Sanchez’s lab uses a technique called imaging mass spectrometry, which allows researchers to directly visualize the spatial distribution of all kinds of molecules in a sample, such as a squid specimen or a bacterial colony. Most techniques for seeing where specific molecules are in a sample involve labeling the targeted molecules. But imaging mass spectrometry allows untargeted investigations—in other words, you don’t have to know what you’re looking for.

“It’s very difficult to visualize the chemistry in an organism,” Sanchez explained. “With imaging mass spectrometry, we are directly detecting the chemicals, and we know where in the sample they are.”

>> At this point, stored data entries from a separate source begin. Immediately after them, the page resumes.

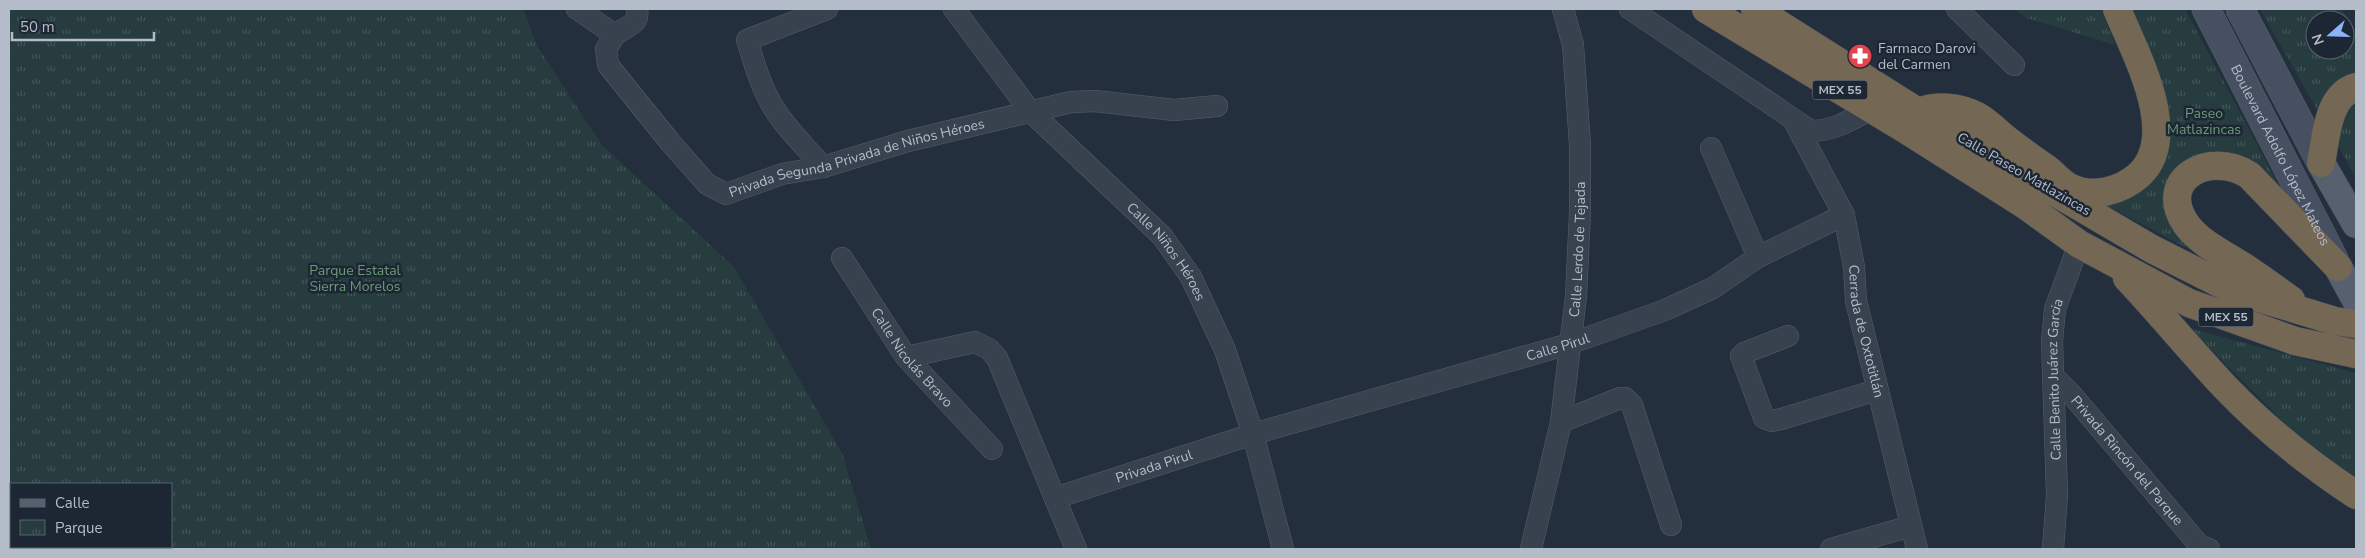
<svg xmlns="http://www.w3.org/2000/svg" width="2365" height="558" font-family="'Nunito Sans',sans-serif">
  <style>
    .park { fill: url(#park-tufts); fill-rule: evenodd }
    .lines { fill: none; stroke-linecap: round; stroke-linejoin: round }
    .street-casing { stroke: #565f6c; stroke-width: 22 }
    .secondary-casing { stroke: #565f6c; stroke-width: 29 }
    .primary-casing { stroke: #414a57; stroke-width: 29 }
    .highway-casing { stroke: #434c59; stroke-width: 29 }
    .street { stroke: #38414e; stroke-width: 21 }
    .secondary { stroke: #465061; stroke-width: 28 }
    .primary { stroke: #56606e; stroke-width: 28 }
    .highway { stroke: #746855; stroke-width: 28 }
    .labels { text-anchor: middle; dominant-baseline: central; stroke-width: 5; stroke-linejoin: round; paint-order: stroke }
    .shield { fill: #1d2633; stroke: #878f9c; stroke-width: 1 }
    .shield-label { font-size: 12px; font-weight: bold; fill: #b4bcc9 }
    .poi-label { font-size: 14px; fill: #b4bcc9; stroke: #1d2633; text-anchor: start }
    .park-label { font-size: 14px; fill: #6b9a76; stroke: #1d2633 }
    .street-label { font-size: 14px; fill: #b4bcc9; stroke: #1d2633 }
  </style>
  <defs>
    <pattern id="park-tufts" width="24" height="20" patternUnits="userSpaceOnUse" patternTransform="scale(1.25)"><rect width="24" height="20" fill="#263c3f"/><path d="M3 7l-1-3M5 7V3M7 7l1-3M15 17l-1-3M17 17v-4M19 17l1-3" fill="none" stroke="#435659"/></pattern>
  </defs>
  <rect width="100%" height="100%" fill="#242f3e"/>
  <path class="park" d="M 9,9 L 523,9 L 537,46 L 602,145 L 734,267 L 842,453 L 871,549 L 9,549 ZM 171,484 L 171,547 L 11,547 L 11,484 Z
    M 2014,9 L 2101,9 L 2115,45 L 2027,18 Z
    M 2129,9 L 2185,9 L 2285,197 L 2256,167 L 2169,190 L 2247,280 L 2100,202 L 2157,172 Z
    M 2260,9 L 2341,9 L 2356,31 L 2356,178 ZM 2315,20 L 2345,20 L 2345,50 L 2315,50 Z
    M 2189,328 L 2356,373 L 2356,478 L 2295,433 Z"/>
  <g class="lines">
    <defs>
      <g id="street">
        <path d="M 577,9 L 615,35"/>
        <path id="s1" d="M 637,9 C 640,26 625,26 615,35 C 612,39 609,45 606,49 L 608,65 L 670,142 L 707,184 L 726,194 L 782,174 L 823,167 L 908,141 L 1071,102 L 1095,101 L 1174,110 L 1217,106"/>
        <path id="s2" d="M 954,9 L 1030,111 L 1162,236 L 1191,277 L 1225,350 L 1253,434 L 1283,549"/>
        <path d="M 1630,9 L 1811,131 C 1834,131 1851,120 1871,109"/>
        <path d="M 1957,9 L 2014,65"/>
        <path id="s3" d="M 1794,121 L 1844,215 L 1854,267 L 1856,301 L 1917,549"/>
        <path d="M 1711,148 L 1758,257"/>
        <path d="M 823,167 C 806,147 785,128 772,105 C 760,85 754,62 747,40 L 827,9"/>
        <path id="s4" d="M 842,258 L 906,357 L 992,449"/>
        <path d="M 1788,336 L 1744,353 L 1741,356 L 1764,418 L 1772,421 L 1781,419 L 1877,390"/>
        <path d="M 906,357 L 975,342 L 989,349 L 997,358 L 1076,549"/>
        <path id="s5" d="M 2054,377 L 2072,395 L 2200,546 L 2209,549"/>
        <path d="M 1561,422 L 1620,398 L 1625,398 L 1632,405 L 1671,525"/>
        <path id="s6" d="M 1055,498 L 1253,434 L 1569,344 L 1665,310 L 1713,288 L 1758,257 L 1844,215"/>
        <path id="s7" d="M 1531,549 L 1561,422 L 1576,296 L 1580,212 L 1580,145 L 1573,45 L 1563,9"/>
        <path d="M 1831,549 L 1911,526"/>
        <path id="s8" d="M 2053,549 L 2057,495 L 2052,341 L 2055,309 L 2079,244"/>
      </g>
      <g id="secondary">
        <path id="s9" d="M 2206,9 L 2334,259"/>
        <path d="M 2240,9 L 2321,163"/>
      </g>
      <path id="primary" d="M 2321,163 L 2356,224
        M 2338,267 L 2356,300"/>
      <path id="highway" d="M 1706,9 L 1905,129 L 2025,205 L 2079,244 L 2189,303 L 2295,341 L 2356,354
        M 1755,9 L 1918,112 L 2152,249 L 2233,290 L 2335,321 L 2356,324
        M 1918,112 C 1937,105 1958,106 1977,116 C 1988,122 1996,131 2006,139 C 2019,149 2032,159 2046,168 C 2054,174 2060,182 2069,187 C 2092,199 2121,191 2139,175 C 2182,135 2134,52 2117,9
        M 2321,163 C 2326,139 2327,95 2356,87
        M 2127,278 C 2160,313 2191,351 2224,386 C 2263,427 2309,464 2356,495
        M 2291,300 C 2277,290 2262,279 2247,269 C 2228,256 2200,244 2186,224 C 2156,179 2209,150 2249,175 L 2338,267"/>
    </defs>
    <use href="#street" class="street-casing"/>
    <use href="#secondary" class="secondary-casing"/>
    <use href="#primary" class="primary-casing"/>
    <use href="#highway" class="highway-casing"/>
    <use href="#street" class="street"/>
    <use href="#secondary" class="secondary"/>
    <use href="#primary" class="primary"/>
    <use href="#highway" class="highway"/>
  </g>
  <defs>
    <symbol id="pharmacy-disc" viewBox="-11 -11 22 22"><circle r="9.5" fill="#e0444e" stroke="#1d2633"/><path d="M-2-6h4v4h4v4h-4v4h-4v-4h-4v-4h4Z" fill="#fff"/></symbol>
  </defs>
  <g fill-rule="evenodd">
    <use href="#pharmacy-disc" x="1846" y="42" width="28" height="28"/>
  </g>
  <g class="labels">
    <g class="shield">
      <rect x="1812.5" y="80.5" width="55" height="19" rx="4"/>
      <rect x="2198.5" y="307.5" width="55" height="19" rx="4"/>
    </g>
    <g class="shield-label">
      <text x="1840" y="90">MEX 55</text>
      <text x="2226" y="317">MEX 55</text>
    </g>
    <g class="poi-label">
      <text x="1878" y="48">Farmaco Darovi<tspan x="1878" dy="16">del Carmen</tspan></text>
    </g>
    <g class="park-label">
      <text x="2204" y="113">Paseo<tspan x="2204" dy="16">Matlazincas</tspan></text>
      <text x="355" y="270">Parque Estatal<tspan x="355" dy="16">Sierra Morelos</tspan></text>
    </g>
    <g class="street-label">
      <text stroke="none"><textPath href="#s9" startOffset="164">Boulevard Adolfo López Mateos</textPath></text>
      <text stroke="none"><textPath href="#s1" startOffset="382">Privada Segunda Privada de Niños Héroes</textPath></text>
      <text transform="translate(2024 174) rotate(30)">Calle Paseo Matlazincas</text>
      <text stroke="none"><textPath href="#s7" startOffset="304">Calle Lerdo de Tejada</textPath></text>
      <text stroke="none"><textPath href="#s2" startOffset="324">Calle Niños Héroes</textPath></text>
      <text stroke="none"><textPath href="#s3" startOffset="225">Cerrada de Oxtotitlán</textPath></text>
      <text stroke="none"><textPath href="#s6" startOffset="525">Calle Pirul</textPath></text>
      <text stroke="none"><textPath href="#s4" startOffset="122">Calle Nicolás Bravo</textPath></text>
      <text stroke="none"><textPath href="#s8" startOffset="170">Calle Benito Juárez Garcia</textPath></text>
      <text stroke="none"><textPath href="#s5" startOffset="111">Privada Rincón del Parque</textPath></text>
      <text stroke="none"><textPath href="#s6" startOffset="104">Privada Pirul</textPath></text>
    </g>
  </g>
  <rect width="2365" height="558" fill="none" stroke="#b4bcc9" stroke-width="20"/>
  <rect x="10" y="483" width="162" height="65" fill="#1d2633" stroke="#59626f"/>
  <rect x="20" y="499" width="25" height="8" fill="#56606e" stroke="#59626f"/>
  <text x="55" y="508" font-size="15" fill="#b4bcc9">Calle</text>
  <rect x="20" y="520" width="25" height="15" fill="url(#park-tufts)" stroke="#59626f"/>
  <text x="55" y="533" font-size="15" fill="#b4bcc9">Parque</text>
  <g transform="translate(2330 35) rotate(250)"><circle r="24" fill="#1d2633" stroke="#59626f"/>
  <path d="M0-4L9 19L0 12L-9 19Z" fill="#8ab4f8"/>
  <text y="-8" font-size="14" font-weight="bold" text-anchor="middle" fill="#b4bcc9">N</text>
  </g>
  <path d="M12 32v8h142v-8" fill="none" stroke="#b4bcc9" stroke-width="2.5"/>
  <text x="20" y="32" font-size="15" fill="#b4bcc9" stroke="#1d2633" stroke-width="4" paint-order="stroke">50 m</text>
</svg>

The small molecule identified in this study is a type of diketopiperazine (DKP), a large family of cyclic dipeptides. This particular DKP—cyclo(d-histidyl-l-proline), or cHP-3—was directly detected in the light organs of the colonized squid. It was also produced more abundantly by strains of V. fischeri that showed increased biofilm formation, which correlates with colonization ability. And finally, supplementing bacterial cultures with cHP-3 led to a concentration-dependent increase in bioluminescence.

“We know that it is produced during the first few hours of colonization when the symbiosis gets established, and we also know that it influences bacterial luminescence, and bioluminescence and colonization are tied together,” Sanchez said.

The results indicate that cHP-3 is an important chemical signal specific to this symbiosis, but the researchers have not yet determined exactly what its role is or the details of its interactions.

“We’re working on that now. We don’t know the mechanisms involved, but there’s a lot more going on than we thought there was,” Sanchez said. “The next steps for us are to find the gene cluster that produces it, and to find how widely used it is.”

In addition to Sanchez, the coauthors of the paper include researchers at the University of Illinois at Chicago and the University of Wisconsin, Madison. This work was supported by the National Institutes of Health and the Chicago Biomedical Consortium.